Low-cost, high abundance, environmentally friendly, and intrinsic safety endow the aqueous Zn ion batteries a bright prospect for large-scale energy storage. However, it is still challenging to find suitable cathode materials with excellent Zn2+ ion storage performance due to sluggish Zn2+ ions intercalation kinetics. Herein, we prepare the novel nanobelts as advanced cathode materials via a simple solution impregnation method. Firstly, the Ca2+ ions promote the conversion of vanadium-based materials from nanoparticles to nanobelts, and also act as a pillar to stabilize the structure of the vanadium-based material. Furthermore, the amorphous structure of the electrode also can be tuned by subsequent appropriate calcination, aiming to enhance Zn-storage performances. Thus, the cathode materials exhibit the superior electrochemical performances with a high-capacity retention rate of 93.75% at 0.5 A/g after 100 cycles and a capacity retention rate of 91.3% after 3000 cycles at 5 A/g.
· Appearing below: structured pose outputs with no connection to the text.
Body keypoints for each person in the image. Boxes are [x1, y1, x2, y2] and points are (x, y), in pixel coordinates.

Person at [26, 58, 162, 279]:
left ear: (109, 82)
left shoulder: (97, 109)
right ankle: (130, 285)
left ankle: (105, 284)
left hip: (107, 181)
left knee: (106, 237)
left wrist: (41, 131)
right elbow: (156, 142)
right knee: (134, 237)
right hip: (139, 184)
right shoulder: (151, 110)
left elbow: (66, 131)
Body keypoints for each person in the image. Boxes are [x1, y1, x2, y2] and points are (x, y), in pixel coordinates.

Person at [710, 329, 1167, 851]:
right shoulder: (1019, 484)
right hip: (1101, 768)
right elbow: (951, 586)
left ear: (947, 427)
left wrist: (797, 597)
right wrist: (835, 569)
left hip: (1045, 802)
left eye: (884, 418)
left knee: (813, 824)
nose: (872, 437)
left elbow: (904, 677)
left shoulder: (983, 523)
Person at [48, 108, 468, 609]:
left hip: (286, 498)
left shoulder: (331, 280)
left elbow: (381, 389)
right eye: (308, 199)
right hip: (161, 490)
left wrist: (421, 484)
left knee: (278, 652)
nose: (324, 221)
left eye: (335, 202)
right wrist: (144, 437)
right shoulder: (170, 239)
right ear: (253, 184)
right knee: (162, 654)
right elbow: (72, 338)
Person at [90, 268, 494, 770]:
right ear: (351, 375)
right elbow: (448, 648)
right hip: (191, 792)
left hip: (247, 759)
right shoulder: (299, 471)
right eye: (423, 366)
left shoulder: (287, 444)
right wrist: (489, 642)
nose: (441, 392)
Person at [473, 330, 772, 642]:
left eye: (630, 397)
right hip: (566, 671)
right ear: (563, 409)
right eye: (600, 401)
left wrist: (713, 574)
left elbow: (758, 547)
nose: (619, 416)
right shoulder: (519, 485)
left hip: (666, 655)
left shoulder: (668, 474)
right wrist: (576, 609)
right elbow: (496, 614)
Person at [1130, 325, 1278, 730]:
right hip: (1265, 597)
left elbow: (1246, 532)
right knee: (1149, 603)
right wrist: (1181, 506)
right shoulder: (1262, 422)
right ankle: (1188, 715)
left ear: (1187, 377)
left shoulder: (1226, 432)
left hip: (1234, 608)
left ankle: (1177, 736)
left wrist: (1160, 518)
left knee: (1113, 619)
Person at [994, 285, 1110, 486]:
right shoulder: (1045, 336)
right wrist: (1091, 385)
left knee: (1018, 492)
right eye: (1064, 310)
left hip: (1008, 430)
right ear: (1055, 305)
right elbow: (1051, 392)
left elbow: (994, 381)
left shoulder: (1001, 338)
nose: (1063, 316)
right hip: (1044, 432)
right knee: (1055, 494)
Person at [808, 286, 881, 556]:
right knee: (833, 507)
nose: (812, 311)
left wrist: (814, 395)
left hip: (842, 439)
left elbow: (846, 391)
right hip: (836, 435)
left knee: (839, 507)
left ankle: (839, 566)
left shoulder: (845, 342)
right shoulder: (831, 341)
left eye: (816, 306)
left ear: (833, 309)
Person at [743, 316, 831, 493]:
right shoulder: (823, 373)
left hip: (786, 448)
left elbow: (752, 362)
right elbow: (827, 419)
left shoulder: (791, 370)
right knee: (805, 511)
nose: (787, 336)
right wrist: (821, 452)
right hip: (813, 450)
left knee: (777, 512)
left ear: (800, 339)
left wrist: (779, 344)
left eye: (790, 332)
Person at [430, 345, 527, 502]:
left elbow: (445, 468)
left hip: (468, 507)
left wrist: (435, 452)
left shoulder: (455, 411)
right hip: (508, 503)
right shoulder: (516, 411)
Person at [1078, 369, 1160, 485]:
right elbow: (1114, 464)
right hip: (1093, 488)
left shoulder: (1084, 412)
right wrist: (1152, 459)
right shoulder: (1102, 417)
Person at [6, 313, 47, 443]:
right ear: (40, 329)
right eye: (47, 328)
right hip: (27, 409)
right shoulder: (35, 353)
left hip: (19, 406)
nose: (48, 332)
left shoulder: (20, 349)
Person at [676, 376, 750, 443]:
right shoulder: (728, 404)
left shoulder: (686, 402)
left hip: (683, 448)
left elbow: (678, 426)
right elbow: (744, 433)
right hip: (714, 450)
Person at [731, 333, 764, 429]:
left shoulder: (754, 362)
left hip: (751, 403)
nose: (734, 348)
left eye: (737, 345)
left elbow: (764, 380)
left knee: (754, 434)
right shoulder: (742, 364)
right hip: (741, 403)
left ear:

In addition, the flexible quasi-solid-state Zn ion batteries with Ca2+ ions pre-intercalated vanadium-based oxide as cathode is also investigated, and show stable electrochemical properties under bending states. With the cost-effective and green large-scale synthesis process, the outstanding electrochemical performance of cathode shed light on the rational design of novel cathodes for practical aqueous Zn ion batteries. (C) 2022 Elsevier Ltd. All rights reserved.

Automated summary

Researchers have prepared novel nanobelts as advanced cathode materials for aqueous Zn ion batteries via a simple solution impregnation method. The materials exhibit superior electrochemical performances and stable cycling properties, shedding light on the design of practical aqueous Zn ion batteries.